Data records:
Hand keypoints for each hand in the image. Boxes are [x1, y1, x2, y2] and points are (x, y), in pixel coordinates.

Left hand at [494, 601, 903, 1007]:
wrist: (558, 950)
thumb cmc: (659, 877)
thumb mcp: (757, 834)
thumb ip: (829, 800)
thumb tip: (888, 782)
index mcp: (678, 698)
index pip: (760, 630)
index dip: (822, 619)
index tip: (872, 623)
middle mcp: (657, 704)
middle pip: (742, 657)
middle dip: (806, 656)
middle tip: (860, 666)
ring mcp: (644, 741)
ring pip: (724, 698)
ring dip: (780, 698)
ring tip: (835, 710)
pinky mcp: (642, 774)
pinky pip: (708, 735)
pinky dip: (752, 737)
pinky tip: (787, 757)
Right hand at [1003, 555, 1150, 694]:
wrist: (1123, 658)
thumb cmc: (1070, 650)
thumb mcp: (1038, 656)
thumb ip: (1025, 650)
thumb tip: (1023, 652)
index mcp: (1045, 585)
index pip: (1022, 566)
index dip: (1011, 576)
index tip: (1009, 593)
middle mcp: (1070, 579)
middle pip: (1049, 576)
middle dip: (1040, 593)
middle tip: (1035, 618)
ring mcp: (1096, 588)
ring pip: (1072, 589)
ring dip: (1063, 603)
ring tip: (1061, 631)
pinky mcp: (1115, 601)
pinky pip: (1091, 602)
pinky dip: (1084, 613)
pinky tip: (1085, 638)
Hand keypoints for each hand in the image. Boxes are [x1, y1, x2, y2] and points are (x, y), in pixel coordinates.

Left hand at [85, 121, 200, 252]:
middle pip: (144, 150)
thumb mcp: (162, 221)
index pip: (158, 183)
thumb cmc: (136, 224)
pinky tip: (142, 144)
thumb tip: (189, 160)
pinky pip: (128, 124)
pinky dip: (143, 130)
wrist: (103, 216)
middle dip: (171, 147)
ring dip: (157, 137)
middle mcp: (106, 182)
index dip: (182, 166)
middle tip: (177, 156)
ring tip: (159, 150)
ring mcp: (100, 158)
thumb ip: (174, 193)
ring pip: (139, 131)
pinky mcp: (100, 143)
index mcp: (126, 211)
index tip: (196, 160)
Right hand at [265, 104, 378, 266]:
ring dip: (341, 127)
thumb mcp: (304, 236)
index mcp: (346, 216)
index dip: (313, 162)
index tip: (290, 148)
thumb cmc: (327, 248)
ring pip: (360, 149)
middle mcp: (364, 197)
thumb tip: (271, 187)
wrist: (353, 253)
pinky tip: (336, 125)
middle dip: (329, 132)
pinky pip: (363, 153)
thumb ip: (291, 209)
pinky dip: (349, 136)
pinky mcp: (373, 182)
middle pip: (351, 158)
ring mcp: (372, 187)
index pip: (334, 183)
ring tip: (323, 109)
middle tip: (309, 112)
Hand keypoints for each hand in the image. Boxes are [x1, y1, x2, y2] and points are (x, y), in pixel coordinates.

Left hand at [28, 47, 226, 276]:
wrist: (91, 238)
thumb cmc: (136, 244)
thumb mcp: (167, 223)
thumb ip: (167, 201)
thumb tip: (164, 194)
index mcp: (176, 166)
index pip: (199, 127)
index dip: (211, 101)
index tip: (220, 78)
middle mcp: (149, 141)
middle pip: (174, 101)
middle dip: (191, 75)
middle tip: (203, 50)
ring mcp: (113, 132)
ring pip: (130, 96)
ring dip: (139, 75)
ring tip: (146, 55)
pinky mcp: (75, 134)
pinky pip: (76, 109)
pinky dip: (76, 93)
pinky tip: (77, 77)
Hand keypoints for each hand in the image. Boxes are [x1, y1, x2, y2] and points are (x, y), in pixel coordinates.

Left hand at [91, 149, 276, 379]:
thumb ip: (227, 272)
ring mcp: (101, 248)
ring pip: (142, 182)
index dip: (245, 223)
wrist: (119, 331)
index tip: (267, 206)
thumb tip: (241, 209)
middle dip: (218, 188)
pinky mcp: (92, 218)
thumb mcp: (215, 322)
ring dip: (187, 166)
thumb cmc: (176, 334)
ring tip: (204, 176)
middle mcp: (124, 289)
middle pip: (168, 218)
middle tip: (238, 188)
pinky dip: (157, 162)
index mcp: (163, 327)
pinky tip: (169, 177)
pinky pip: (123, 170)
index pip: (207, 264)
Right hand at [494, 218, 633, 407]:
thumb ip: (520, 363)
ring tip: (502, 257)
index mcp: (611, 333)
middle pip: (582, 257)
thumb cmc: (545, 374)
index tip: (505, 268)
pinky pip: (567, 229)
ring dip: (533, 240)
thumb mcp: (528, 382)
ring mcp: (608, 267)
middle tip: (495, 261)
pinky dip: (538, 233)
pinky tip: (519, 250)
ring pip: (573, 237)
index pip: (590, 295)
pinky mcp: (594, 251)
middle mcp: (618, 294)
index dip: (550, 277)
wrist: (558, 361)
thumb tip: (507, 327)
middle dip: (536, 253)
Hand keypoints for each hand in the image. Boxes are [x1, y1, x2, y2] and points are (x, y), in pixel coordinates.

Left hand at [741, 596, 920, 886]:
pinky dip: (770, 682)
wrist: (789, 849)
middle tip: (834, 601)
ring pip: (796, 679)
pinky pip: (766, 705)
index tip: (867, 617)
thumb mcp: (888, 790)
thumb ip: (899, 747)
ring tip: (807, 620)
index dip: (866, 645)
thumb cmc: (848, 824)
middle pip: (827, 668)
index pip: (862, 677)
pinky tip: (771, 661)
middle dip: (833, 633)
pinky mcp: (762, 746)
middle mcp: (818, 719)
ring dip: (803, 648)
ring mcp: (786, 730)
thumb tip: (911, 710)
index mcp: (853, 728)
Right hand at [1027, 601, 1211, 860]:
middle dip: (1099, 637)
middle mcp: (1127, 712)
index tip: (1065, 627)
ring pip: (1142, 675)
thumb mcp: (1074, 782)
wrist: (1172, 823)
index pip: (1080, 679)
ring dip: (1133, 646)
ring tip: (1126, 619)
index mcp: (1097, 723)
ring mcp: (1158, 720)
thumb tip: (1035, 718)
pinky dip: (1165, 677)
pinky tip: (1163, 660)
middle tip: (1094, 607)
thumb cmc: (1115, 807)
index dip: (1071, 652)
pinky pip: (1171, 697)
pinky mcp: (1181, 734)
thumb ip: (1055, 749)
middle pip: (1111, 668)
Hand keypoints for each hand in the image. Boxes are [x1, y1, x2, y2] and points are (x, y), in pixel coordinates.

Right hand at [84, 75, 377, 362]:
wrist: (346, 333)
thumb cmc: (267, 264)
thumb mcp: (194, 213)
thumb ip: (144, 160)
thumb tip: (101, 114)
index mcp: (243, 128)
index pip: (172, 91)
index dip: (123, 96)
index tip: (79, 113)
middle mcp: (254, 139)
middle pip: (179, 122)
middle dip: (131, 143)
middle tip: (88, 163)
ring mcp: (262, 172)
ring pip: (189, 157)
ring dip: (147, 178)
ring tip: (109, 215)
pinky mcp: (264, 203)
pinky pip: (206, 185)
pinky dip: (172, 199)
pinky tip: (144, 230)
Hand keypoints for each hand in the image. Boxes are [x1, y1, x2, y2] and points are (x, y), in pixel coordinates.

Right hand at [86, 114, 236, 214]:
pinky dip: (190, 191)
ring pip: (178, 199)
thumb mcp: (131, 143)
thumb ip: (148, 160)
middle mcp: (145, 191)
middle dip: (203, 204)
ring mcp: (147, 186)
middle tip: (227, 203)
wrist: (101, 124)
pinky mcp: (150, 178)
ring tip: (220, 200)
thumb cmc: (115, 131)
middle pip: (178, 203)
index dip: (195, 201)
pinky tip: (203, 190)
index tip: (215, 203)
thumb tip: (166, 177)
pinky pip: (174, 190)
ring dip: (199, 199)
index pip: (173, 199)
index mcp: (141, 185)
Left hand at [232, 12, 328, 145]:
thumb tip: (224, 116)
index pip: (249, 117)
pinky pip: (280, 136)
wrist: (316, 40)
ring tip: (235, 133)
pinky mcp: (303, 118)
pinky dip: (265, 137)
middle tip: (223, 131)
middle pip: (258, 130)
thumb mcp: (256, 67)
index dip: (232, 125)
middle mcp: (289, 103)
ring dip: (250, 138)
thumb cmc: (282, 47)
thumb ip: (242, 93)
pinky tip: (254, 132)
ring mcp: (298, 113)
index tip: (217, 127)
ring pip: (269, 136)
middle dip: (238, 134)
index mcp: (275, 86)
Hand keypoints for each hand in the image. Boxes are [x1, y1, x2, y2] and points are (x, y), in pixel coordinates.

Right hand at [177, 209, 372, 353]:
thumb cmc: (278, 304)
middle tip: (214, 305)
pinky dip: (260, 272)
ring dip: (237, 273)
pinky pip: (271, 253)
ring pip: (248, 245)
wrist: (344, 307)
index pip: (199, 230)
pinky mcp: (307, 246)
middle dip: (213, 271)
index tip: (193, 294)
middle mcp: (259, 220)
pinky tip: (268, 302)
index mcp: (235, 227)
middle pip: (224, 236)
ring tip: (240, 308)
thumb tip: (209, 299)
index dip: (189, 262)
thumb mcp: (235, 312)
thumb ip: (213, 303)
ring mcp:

▶ [TASK GOAL]: Determine how many lines in the records above have the string "Right". Only the number should be returned.

▶ [WRITTEN SOLUTION]: 7